The draw through the entire first third has been fantastic, almost no resistance, but producing massive amounts of smoke. If only everything smoked this easily. Ash is sort of flowering at the very foot, but not more than the first 1/4 inch, so I can't explain the cause. The rest of the ash holding is firm, tight even, and bright white in color, displaying tons of little tooth bumps. Burn line is straight and even. Flavor in the first third remains much the same as the initial profile. Pepper up front, followed by sweet earthy tobacco, a little black coffee, and then a smooth peppery spice that lingers. Through the nose I pick up just a little chocolate, as well as more pepper.

Getting a little way into the second third, the coffee flavor still is present in the middle, but a stronger cocoa has moved in on the finish. The pepper is mellowed a bit, which is not atypical when black pepper flavors are present. It is still here, just less powerful and biting. Overall I would describe the only changes in the second third as a mellowing, and smoothing of flavor, plus the addition of a cocoa note that is very nice. The burn line, and general performance continues to be flawless. The body is medium to full at present. Not feeling much in terms of nicotine right now, but the overall experience is fairly deep hitting, earthy and round.

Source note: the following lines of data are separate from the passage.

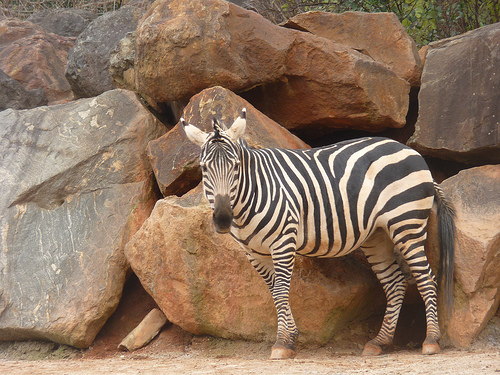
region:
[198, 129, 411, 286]
a zebra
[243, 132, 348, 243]
a zebra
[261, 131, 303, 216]
a zebra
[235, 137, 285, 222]
a zebra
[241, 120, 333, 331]
a zebra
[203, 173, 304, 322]
a zebra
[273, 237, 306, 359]
a zebra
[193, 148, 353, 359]
a zebra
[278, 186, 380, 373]
a zebra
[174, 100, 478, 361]
a zebra looking at the camera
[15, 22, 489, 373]
a animal next to rocks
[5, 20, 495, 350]
scene at the zoo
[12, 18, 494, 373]
scene that is outdoors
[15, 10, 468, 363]
scene that is during the day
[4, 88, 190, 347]
a big gray boulder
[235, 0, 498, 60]
trees seen from the background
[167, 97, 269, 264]
head of a zebra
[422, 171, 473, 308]
tail of a zebra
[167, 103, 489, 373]
a zebra that is white and black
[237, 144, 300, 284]
a zebra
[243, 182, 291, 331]
a zebra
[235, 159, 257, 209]
a zebra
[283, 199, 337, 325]
a zebra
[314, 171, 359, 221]
part of a stomach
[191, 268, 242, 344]
part of a stone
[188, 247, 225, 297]
part of a stone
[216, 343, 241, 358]
part of a ground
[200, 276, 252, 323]
pat of a stone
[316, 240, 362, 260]
edge of a tummy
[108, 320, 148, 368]
part of a stone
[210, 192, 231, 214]
part of a zebra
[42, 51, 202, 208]
hard rocks are visible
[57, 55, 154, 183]
hard rocks are visible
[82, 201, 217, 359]
hard rocks are visible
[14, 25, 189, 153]
hard rocks are visible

Just prior to the start of the final third the smoke becomes suddenly, over the course of one of two draws, much bolder. The strength has come up a bit as well. Nothing unpleasant or a poor transition. The flavor remains mostly cocoa and coffee, with an earthy overall tone to it. Deep and powerful, but now bolder and more biting on the palette, the cocoa is sweeter, and coffee more bitter, and the pepper, still smooth but a little more... tingling. Performance remains flawless. Pete has said before that he doesn't care how a cigar burns, as long as it tastes great, well I for one am glad that Pepin and his rollers care, because a burn this perfect makes for a very laid back, relaxing smoke. I haven't had to touch my lighter once since the initial toasting and lighting, which is rare, even among the most high end cigars I have had.

With about an inch and a quarter remaining, I would call the sudden change... buttery, with a slight nuttiness. Coffee and cocoa are still present, but only in a sort of flighty, brief manner, followed by a creamy flavor, with a hot pepper on the finish.

Ended at 1:10am for a total smoke time of one hour and 35 minutes. I have to say, I am a fan of Tatuaje cigars in general, but this one is just so consistent, flavorful, and balanced that it certainly counts among my favorites. I am just glad I have some more in the humidor. Very good. I think this is a perfect example of a well blended cigar. Complex, not overwhelming, strong, but not too strong, and with a distinct, delicious flavor profile. Oh, and the PERFECT performance doesn't hurt either. As you can see, I smoked this one down to the very end.